The validator uses the checks suggested by Markus G. Kuhn http://www.cl.cam.ac.uk/~mgk25/ using the test file http://www.cl.cam.ac.uk/~mgk25/ucs/examples/UTF-8-test.txt.
The following is considered to be invalid:
- Invalid initial bytes and detached continuation bytes
- Incomplete sequences
- Overlong glyph representations
- Low and high surrogates
- Glyphs in the "internal use area"
size_t dataSize;
uint8_t* data = readFile("UTF-8-test.txt", &dataSize);
uint8_t buffer[4096];
utf8_validator validator = {0};
uint8_t* dataPtr = data;
size_t inSize = dataSize;
size_t outSize;
while (inSize) {
outSize = sizeof(buffer);
utf8_validate(&validator, &dataPtr, &inSize, buffer, &outSize);
if (outSize) {
handleChunk(buffer, outSize);
}
}
The stream end is signalled by giving an empty chunk.
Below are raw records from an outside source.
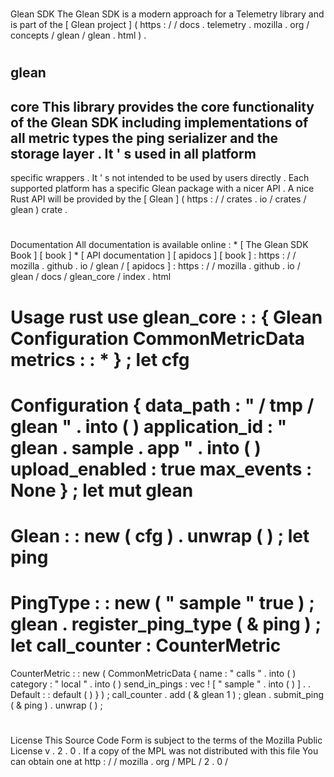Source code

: #
Glean
SDK
The
Glean
SDK
is
a
modern
approach
for
a
Telemetry
library
and
is
part
of
the
[
Glean
project
]
(
https
:
/
/
docs
.
telemetry
.
mozilla
.
org
/
concepts
/
glean
/
glean
.
html
)
.
#
#
glean
-
core
This
library
provides
the
core
functionality
of
the
Glean
SDK
including
implementations
of
all
metric
types
the
ping
serializer
and
the
storage
layer
.
It
'
s
used
in
all
platform
-
specific
wrappers
.
It
'
s
not
intended
to
be
used
by
users
directly
.
Each
supported
platform
has
a
specific
Glean
package
with
a
nicer
API
.
A
nice
Rust
API
will
be
provided
by
the
[
Glean
]
(
https
:
/
/
crates
.
io
/
crates
/
glean
)
crate
.
#
#
Documentation
All
documentation
is
available
online
:
*
[
The
Glean
SDK
Book
]
[
book
]
*
[
API
documentation
]
[
apidocs
]
[
book
]
:
https
:
/
/
mozilla
.
github
.
io
/
glean
/
[
apidocs
]
:
https
:
/
/
mozilla
.
github
.
io
/
glean
/
docs
/
glean_core
/
index
.
html
#
#
Usage
rust
use
glean_core
:
:
{
Glean
Configuration
CommonMetricData
metrics
:
:
*
}
;
let
cfg
=
Configuration
{
data_path
:
"
/
tmp
/
glean
"
.
into
(
)
application_id
:
"
glean
.
sample
.
app
"
.
into
(
)
upload_enabled
:
true
max_events
:
None
}
;
let
mut
glean
=
Glean
:
:
new
(
cfg
)
.
unwrap
(
)
;
let
ping
=
PingType
:
:
new
(
"
sample
"
true
)
;
glean
.
register_ping_type
(
&
ping
)
;
let
call_counter
:
CounterMetric
=
CounterMetric
:
:
new
(
CommonMetricData
{
name
:
"
calls
"
.
into
(
)
category
:
"
local
"
.
into
(
)
send_in_pings
:
vec
!
[
"
sample
"
.
into
(
)
]
.
.
Default
:
:
default
(
)
}
)
;
call_counter
.
add
(
&
glean
1
)
;
glean
.
submit_ping
(
&
ping
)
.
unwrap
(
)
;
#
#
License
This
Source
Code
Form
is
subject
to
the
terms
of
the
Mozilla
Public
License
v
.
2
.
0
.
If
a
copy
of
the
MPL
was
not
distributed
with
this
file
You
can
obtain
one
at
http
:
/
/
mozilla
.
org
/
MPL
/
2
.
0
/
This is to check for a possible truncation of the last sequence.
outSize = sizeof(buffer);
utf8_validate(&validator, NULL, NULL, buffer, &outSize);
if (outSize) {
handleChunk(buffer, outSize);
}
The output buffer size should be as big as possible. The absolute minimum size is 72 bytes, which is really ineffective.